Let $p,q$ be primes. Consider the ring $R=\mathbb Z[\sqrt p+ \sqrt q]$. It consists of all polynomials in $\sqrt p+\sqrt q$ with integer coefficients. I was told that we may assume that an element of $R$ can actually be considered as a polynomial in $\sqrt p+ \sqrt q$ of degree $\le 3$. Why this is true?
I was thinking about division with remainder but not sure what exactly I should divide by what, and in which ring (we don't know that $R$ is Euclidean).
On
Since $$(\sqrt{p}+\sqrt{q})^4-2(p+q)(\sqrt{p}+\sqrt{q})^2+(p-q)^2=0$$ if you have a polynomial in $\sqrt{p}+\sqrt{q}$ of a larger degree you can always lower the degree.
For instance $(\sqrt{p}+\sqrt{q})^5+2p$ is $$(\sqrt{p}+\sqrt{q})\left (2(p+q)(\sqrt{p}+\sqrt{q})^2-(p-q)^2 \right )+2p$$ $$=2(p+q)(\sqrt{p}+\sqrt{q})^3-(p-q)^2(\sqrt{p}+\sqrt{q})+2p$$
which is a polynomial in $\sqrt{p}+\sqrt{q}$ of degree 3.
If you are familiar with quotient rings, notice that $$\mathbb{Z}[\sqrt{p}+\sqrt{q}]\cong\frac{\mathbb{Z}[x]}{(x^4-(p+q)x^2+(p-q)^2)}$$ so every element can be expressed as $$a_0+a_1x+a_2x^2+a_3x^3\mid a_0,a_1,a_2,a_3\in\mathbb{Z}$$ This is the same as saying that every element in $\mathbb{Z}[\sqrt{p}+\sqrt{q}]$ can be expressed as $$a_0+a_1(\sqrt{p}+\sqrt{q})+a_2(\sqrt{p}+\sqrt{q})^2+a_ 3(\sqrt{p}+\sqrt{q})^3\mid a_0,a_1,a_2,a_3\in\mathbb{Z}$$
Imagine a polynomial $$a_n(\sqrt p + \sqrt q)^n + \dots + a_5(\sqrt p + \sqrt q)^5 + a_4(\sqrt p + \sqrt q)^4 + a_3(\sqrt p + \sqrt q)^3 + a_2(\sqrt p + \sqrt q)^2 + a_1(\sqrt p + \sqrt q) + a_0.$$ The idea here is that if we can express $(\sqrt p + \sqrt q)^4$ as a linear combination of terms with powers of $\sqrt p + \sqrt q$ less than or equal to 3, then we can continually substitute that into the expression to get rid of all the terms with degree 4 or greater.

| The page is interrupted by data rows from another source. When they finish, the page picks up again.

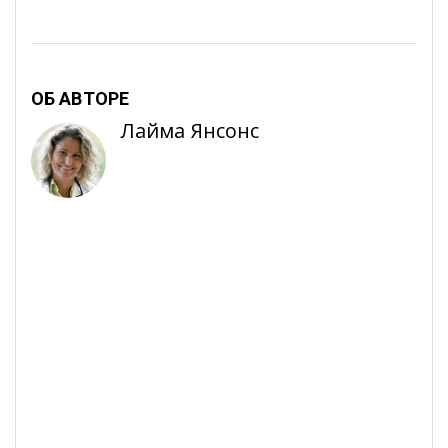
ОБ АВТОРЕ
Лайма Янсонс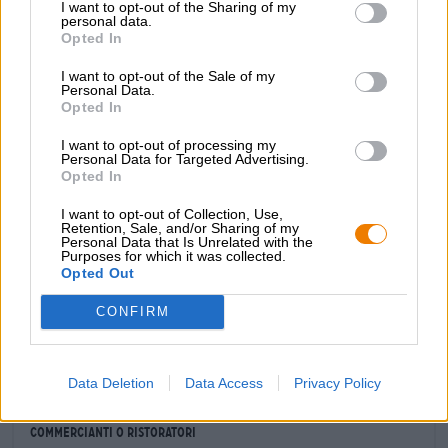
tappo a corona e si unisce al chiodo di garofano speziato
I want to opt-out of the Sharing of my
personal data.
e al malto pregiato per formare una miscela invitante.
Opted In
Oltre ad un corpo deciso, il gusto iniziale rivela una
consistenza meravigliosamente morbida, densa e una
I want to opt-out of the Sale of my
grande sensazione in bocca. Il gusto del grano è classico:
Personal Data.
la banana cremosa incontra il chiodo di garofano e tanto
Opted In
lievito. A complemento di questa tavolozza di sapori
tradizionali si aggiungono note di albicocche secche,
I want to opt-out of processing my
Personal Data for Targeted Advertising.
miele cremoso e cereali leggermente tostati. Nel finale, la
Opted In
nota di grano aumenta ed è completata da un’amarezza
secca.
I want to opt-out of Collection, Use,
Retention, Sale, and/or Sharing of my
Classico.
Personal Data that Is Unrelated with the
Purposes for which it was collected.
Opted Out
CONFIRM
CONSULENZA GRATUITA SULLA BIRRA
Hai domande su questa birra? Siamo qui per te.
shop@bierothek.de
Data Deletion
Data Access
Privacy Policy
commercianti o ristoratori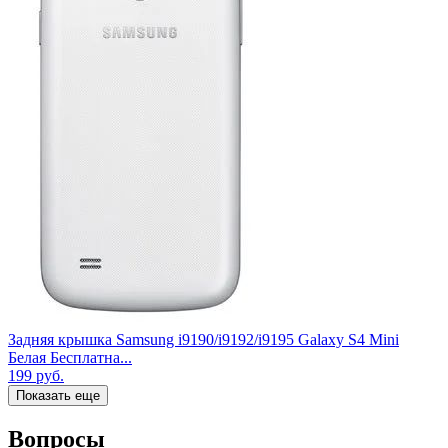
Задняя крышка Samsung i9190/i9192/i9195 Galaxy S4 Mini
Белая Бесплатна...
199
руб.
Показать еще
Вопросы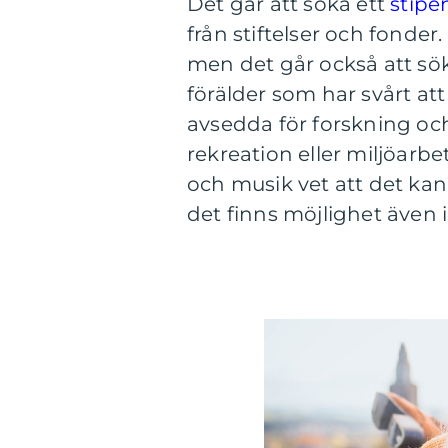
Det går att söka ett
stipe
från stiftelser och fonder.
men det går också att s
förälder som har svårt att 
avsedda för forskning och
rekreation eller miljöarbe
och musik vet att det kan 
det finns möjlighet även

We start by substituting for the degree $n$ term, getting a new polynomial of degree $n-1$; then we substitute for the new degree $n-1$ term, etc., and we can continue substituting until the degree of the polynomial is less than 4.
So let's look for that linear combination:
$$ \begin{align} (\sqrt p + \sqrt q)^2 &= p + 2\sqrt{pq} + q \\ 2\sqrt{pq} &= (\sqrt p + \sqrt q)^2 - p - q \\ (\sqrt p + \sqrt q)^4 &= p^2 + 4p\sqrt{pq} + 6pq + 4q\sqrt{pq} + q^2 \\ &= p^2 + 2p((\sqrt p + \sqrt q)^2 - p - q) + 6pq + 2q((\sqrt p + \sqrt q)^2 - p - q) + q^2 \end{align}$$